== WHAT YOU NEED TO DO ==
Please tally the lines below that contain the string "linejoin" and reply with that figure only.

== EXTRACTED RECORDS ==

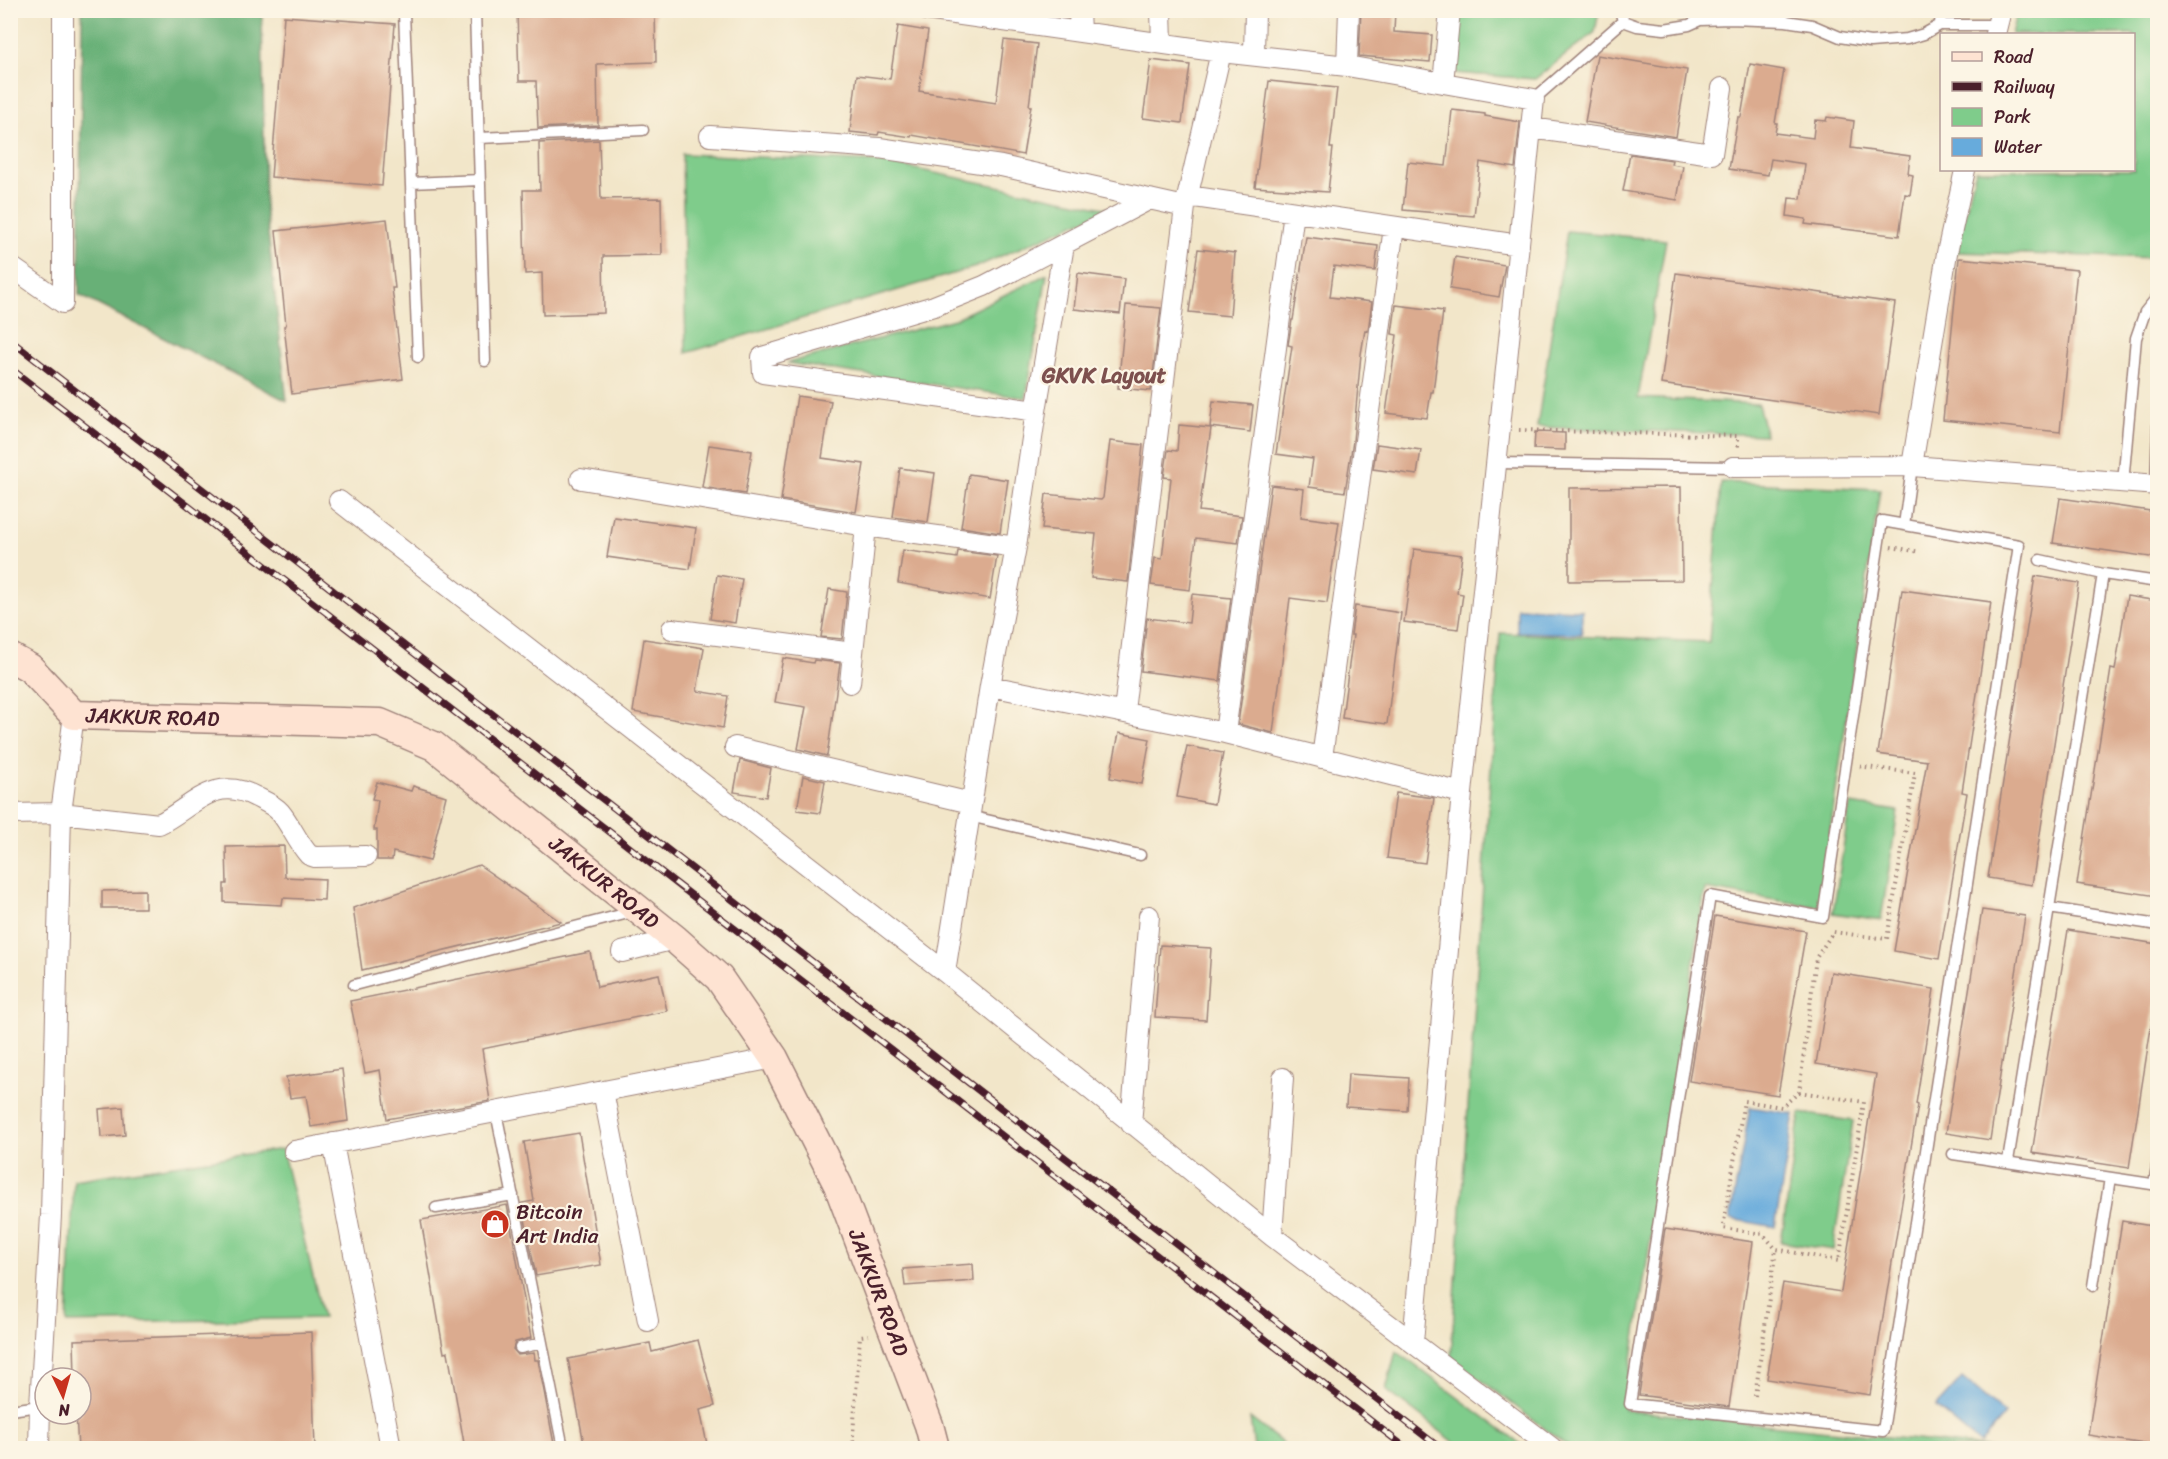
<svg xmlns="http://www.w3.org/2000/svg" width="2168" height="1459" font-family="Sriracha,sans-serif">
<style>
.green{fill:#7fcc8b;stroke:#64765b;stroke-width:1.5}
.forest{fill:#67b077;stroke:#586851;stroke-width:1.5}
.water{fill:#67abdc;stroke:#586584;stroke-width:1.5}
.building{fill:#dbab8f}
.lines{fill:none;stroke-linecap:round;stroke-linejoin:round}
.lane-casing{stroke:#9e827a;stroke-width:13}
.street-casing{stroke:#9e827a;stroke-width:22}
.secondary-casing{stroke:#9e827a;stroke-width:31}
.path{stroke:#9e827a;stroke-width:4;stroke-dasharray:1.5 4.5;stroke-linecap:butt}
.lane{stroke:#fff;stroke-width:10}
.street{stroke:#fff;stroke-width:20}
.secondary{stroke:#fee3d2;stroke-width:28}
.rail-casing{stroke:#4a1f2b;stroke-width:7}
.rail{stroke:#fcf5e5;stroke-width:4.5;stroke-dasharray:14;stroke-linecap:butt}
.labels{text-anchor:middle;stroke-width:4.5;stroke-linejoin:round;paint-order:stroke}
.street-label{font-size:21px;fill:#4a1f2b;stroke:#fcf5e5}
.poi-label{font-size:21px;fill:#4a1f2b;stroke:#fcf5e5;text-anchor:start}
.neighbourhood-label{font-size:22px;font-weight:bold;fill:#7d504e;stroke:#fcf5e5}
</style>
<rect width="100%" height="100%" fill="#fcf5e5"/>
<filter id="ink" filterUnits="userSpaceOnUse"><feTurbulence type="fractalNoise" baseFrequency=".0167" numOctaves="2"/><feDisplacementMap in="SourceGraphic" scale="12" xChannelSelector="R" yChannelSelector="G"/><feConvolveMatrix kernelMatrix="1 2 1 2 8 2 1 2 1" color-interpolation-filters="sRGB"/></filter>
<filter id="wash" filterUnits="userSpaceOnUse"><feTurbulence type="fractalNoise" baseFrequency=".008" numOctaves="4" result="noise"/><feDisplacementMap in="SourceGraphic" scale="24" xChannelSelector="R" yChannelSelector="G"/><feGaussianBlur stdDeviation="1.35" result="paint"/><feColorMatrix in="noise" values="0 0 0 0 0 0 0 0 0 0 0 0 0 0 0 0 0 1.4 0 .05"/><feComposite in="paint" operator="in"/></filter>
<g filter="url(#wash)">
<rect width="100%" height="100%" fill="#f2e6c9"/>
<path class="green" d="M1459,11H1599L1595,32L1535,79L1453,73Z
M2017,11H2157V258L1955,252L1976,170H2134V34H2011Z
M682,154L882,162L1109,209L976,267L686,353Z
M1567,231L1666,240L1638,398L1758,404L1766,435L1537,427Z
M1047,274L1026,398L787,363L955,319Z
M1721,482L1880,489L1819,907L1705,889L1624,1410L1994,1448H1570L1451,1357L1500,633L1709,642Z
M1850,804L1898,811L1881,920L1833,913Z
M1800,1113L1853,1121L1833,1250L1781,1242Z
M282,1149L323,1318L67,1323L74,1180Z
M1396,1351L1525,1448H1462L1386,1390Z
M1250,1418L1289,1448H1254Z"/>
<path class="forest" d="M82,11H262L265,206L287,401L79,295Z"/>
<path class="water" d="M1517,608L1582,610V634L1517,632Z
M1750,1107L1794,1114L1775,1227L1730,1219Z
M1962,1378L2005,1414L1980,1444L1936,1407Z"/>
<g id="blocks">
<path class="building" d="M517,10H655L656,62L597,64L598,125L538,128L536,81H519Z
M1361,10H1395L1394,32L1432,35L1430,62L1359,56Z
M284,16L395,24L382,186L271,177Z
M898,26L928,31L919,91L996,103L1004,40L1037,44L1029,106H1031L1023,155L912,135L911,137L879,132L878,135L850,132L857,75L890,79Z
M1597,55L1687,70L1676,137L1585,122Z
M1151,60L1190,65L1182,123L1143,118Z
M1750,64L1784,70L1775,123H1777L1775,133L1813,138L1815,120L1826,121L1827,117L1854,121L1851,148L1910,156L1908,174L1913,175L1910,195L1905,194L1899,236L1805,224L1806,219L1787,216L1789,198L1801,199L1805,164L1771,159L1768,175L1729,169L1738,117H1741Z
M1269,81L1337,88L1330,148H1333L1328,192L1255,187Z
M1452,110L1485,114V116L1520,122L1515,168L1480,162L1474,216L1403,210L1408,162L1446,166Z
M599,140L601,199L661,198L662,255L603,256L604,313L543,315L542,273L525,274L523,190H540L539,143Z
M1630,154L1672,160L1671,164L1683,166L1677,200L1623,191Z
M387,219L395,288H392L403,379L292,394L284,326L286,325L276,231Z
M1306,237L1378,246L1375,271L1334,266L1330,297L1372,302L1368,331L1365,330L1361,354L1353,441L1345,492L1309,487L1313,459L1276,454L1292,346L1288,345L1292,320H1293Z
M1198,249L1235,253L1230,316L1189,312Z
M1455,257L1505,265L1499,297L1450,289Z
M1959,258L2077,270L2060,432L1943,420Z
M1078,273L1124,279L1120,314L1074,309Z
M1676,273L1895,303L1879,415L1661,384Z
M1126,305L1161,308L1151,391L1118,388Z
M1396,305L1443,311L1433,392H1431L1427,418L1386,413L1397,335L1392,334Z
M797,396L831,401L822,458L864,464L856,512L781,500Z
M1213,401L1253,405L1250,432L1210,427Z
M1179,425L1211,428L1199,511L1242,516L1238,543L1196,538L1190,590L1151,585L1155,558L1162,559L1171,478L1164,477L1168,450L1177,451Z
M1535,432L1565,433V450L1534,449Z
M1110,441L1143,445L1128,582L1091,578L1096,534L1042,529L1046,494L1101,500L1103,498Z
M1377,444L1421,450L1417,475L1373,469Z
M709,445L752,451L745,494L702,487Z
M900,468L935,473L928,522L893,517Z
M969,474L1008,480L1000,533L961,527Z
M1271,485L1304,489L1301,517L1339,522L1327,603L1290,598L1273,733L1238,724Z
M1681,487L1682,580L1569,581V488Z
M2060,498L2157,512V558L2053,543Z
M614,517L696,528L690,569L607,557Z
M1414,549L1462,555L1457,593L1463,594L1458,629L1404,622Z
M903,550L957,558L958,551L997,556L990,599L898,583Z
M717,575L742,579L735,623L710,619Z
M2035,576L2079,583L2032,885L1988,878Z
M829,589L847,592L842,639L821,637Z
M1902,590L1991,602L1962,792L1967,793L1939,959L1894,951L1927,761L1878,754Z
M1192,594L1231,598L1220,681L1141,671L1147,618L1189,623Z
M2127,596L2157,601V635L2153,664H2157V896L2077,884L2111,669L2115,670Z
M1355,606L1401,613L1387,724L1342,718L1353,635H1351Z
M644,639L704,648L697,691L728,696L723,728L633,712Z
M783,658L813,663L814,660L840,663L827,756L798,749L806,707L775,702Z
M1119,733L1150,739L1142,784L1110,778Z
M1187,746L1223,753L1214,804L1177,797Z
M740,760L771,768L766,797L734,792Z
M803,776L825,781L820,813L797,810Z
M377,782L411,791L413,786L446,796L430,861L393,852L392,860H377V830H374L378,800L372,799Z
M1396,793L1434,798L1425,863L1387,858Z
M284,846L285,877L325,879L324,900L283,898L282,905L224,902V884H227L226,847Z
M479,865L561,922L362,970L353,908Z
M145,890V908H102V891Z
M1982,910L2025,916L1990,1140L1946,1133Z
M1715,916L1806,931L1778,1095L1689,1081Z
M2068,930L2157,944V989L2129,1168L2032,1153Z
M1160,945L1211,948L1206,1020L1155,1017Z
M590,952L597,987L659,974L667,1011L482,1049L490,1101L387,1119L380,1070L365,1073L350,1001Z
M1831,972L1934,989L1916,1104L1918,1105L1870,1395L1767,1379L1783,1283L1841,1292L1876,1074L1816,1064Z
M342,1069L348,1121L311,1127L306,1096L290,1098L286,1077Z
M1348,1074L1409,1078L1407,1111L1346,1107Z
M123,1107L125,1135L101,1137L99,1109Z
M579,1133L601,1265L536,1276L522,1203L534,1201L524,1142Z
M507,1205L531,1338L515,1342L513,1349L518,1355L534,1353L535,1360H538L555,1449H465L448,1352L444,1353L421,1220Z
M2122,1221L2157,1227V1446L2088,1435Z
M1665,1229L1753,1242L1729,1407L1639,1395Z
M973,1264L974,1281L905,1286L903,1269Z
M311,1332L315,1449H78L76,1414H81V1378H75L74,1340Z
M698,1340L715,1406L700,1410L708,1449H585L568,1359L650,1343L652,1352Z"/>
</g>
</g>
<g filter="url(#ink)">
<use href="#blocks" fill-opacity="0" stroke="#9e827a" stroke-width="1.5"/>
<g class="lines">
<g class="lane-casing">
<path id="lane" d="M475,10L485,361
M1620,10L1623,21L1637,26L1664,29L1689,25L1700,20L1730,19L1786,21L1812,25L1840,37L1870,42L1907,39L1924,34L1940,25H1997
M404,13L418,357
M1940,25L1941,10
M1534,99L1623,21
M479,138L643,130
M411,183L480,180
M1497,463L1733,467
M2123,483L2136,338L2145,312L2158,296
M2156,485L2158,425
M1882,521L2019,545L1883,1431L1630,1404L1710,896L1823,917Z
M1904,525L1912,466
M2040,560L2103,574
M969,816L1140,855
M2049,908L2103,574L2158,582
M354,985L636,911
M496,1112L563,1448
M1953,1154L2158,1185
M2008,1161L2049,908L2158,925
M2154,1185L2158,1160
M436,1208L513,1195
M2093,1286L2110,1178
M520,1348L542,1343
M10,1410L40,1406"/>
</g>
<g class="street-casing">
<path id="street" d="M926,10L1221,52L1347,66L1534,99L1462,793L1413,1342
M1079,10L1080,32
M1161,10L1162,43
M1995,34L2001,10
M1254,54L1255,10
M1347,66L1349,10
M1443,83L1450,10
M1531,128L1712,154L1722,88
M710,136L879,148L1001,166L1185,207
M1188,196L1519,245
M10,266L63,303
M63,303V10
M1036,411L763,373L762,357L934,306L984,286L1150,199
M1912,466L1947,253L1965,170
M1733,467L1912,466L2158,485
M581,479L866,526
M339,501L945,972L1272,1236L1552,1448
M672,629L853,653L866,526L1016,547
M850,683L853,653
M990,686L1225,733L1462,793
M1124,711L1185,207L1221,52
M1225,733L1294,212
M735,747L971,803
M1322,758L1394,227
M10,814L61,813L159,824C193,807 214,774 256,797C264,801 274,805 280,812C291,825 297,842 309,855L315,857L366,856
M622,952L675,939
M945,972L990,686L1016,547L1036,411L1064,245
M603,1091L648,1321
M1131,1124L1149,916
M333,1143L391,1448
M294,1151L774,1058
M1272,1236L1283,1078
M39,1448L40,1406L51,1215L61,813L74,715"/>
</g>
<g class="secondary-casing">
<g id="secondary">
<path id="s1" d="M10,657L30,668L74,715L380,723L434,746L675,939L719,978L774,1058L838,1185L929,1425L935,1448"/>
</g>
</g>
<path class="path" d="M1519,430L1738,436V450
M1891,547L1920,552
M1799,1092L1864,1102L1839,1261L1776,1249L1763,1234L1723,1228L1744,1101L1782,1107L1799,1092L1816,958L1833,932L1887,939L1915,773L1858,766
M1755,1396L1776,1249
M854,1448L853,1435L860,1336L869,1335"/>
<use href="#lane" class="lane"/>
<use href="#street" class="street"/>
<use href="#secondary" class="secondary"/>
<g class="rail-casing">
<path id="rail" d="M10,340L1440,1448
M10,368L1406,1448"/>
</g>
<use href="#rail" class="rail"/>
</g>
</g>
<defs>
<g id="shop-disc" transform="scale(1.5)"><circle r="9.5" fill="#c8321e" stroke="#fcf5e5"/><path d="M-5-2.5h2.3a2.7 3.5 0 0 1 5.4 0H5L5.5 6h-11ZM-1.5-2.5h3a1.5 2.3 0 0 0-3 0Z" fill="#fff"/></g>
</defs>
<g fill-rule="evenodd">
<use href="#shop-disc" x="495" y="1224"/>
</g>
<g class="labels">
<g class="street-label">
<text dy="7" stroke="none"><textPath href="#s1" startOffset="166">JAKKUR ROAD</textPath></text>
<text dy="7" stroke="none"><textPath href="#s1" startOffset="670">JAKKUR ROAD</textPath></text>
<text dy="7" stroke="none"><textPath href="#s1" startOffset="1174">JAKKUR ROAD</textPath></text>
</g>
<g class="poi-label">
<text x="516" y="1219">Bitcoin<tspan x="516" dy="24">Art India</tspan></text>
</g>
<g class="neighbourhood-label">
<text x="1104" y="383">GKVK Layout</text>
</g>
</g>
<rect width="2168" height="1459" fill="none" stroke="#fcf5e5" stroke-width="36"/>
<rect x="1940" y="33" width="195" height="138" fill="#fcf5e5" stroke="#b59f9b" stroke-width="1.5"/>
<rect x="1952" y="52" width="30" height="9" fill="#fee3d2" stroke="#b59f9b" stroke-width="1.5"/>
<text x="1994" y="63" font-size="18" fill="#4a1f2b">Road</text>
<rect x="1952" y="82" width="30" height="9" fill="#4a1f2b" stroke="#b59f9b" stroke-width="1.5"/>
<text x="1994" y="93" font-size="18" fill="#4a1f2b">Railway</text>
<rect x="1952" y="108" width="30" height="18" fill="#7fcc8b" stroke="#b59f9b" stroke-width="1.5"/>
<text x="1994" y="123" font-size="18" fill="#4a1f2b">Park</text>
<rect x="1952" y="138" width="30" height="18" fill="#67abdc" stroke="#b59f9b" stroke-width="1.5"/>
<text x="1994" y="153" font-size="18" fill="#4a1f2b">Water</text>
<g transform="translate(63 1396) rotate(175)"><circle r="28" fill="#fcf5e5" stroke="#b59f9b" stroke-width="1.5"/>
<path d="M0-4.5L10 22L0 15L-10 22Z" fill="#c8321e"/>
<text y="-9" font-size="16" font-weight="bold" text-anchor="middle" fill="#4a1f2b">N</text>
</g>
</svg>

== ANSWER SPACE ==
2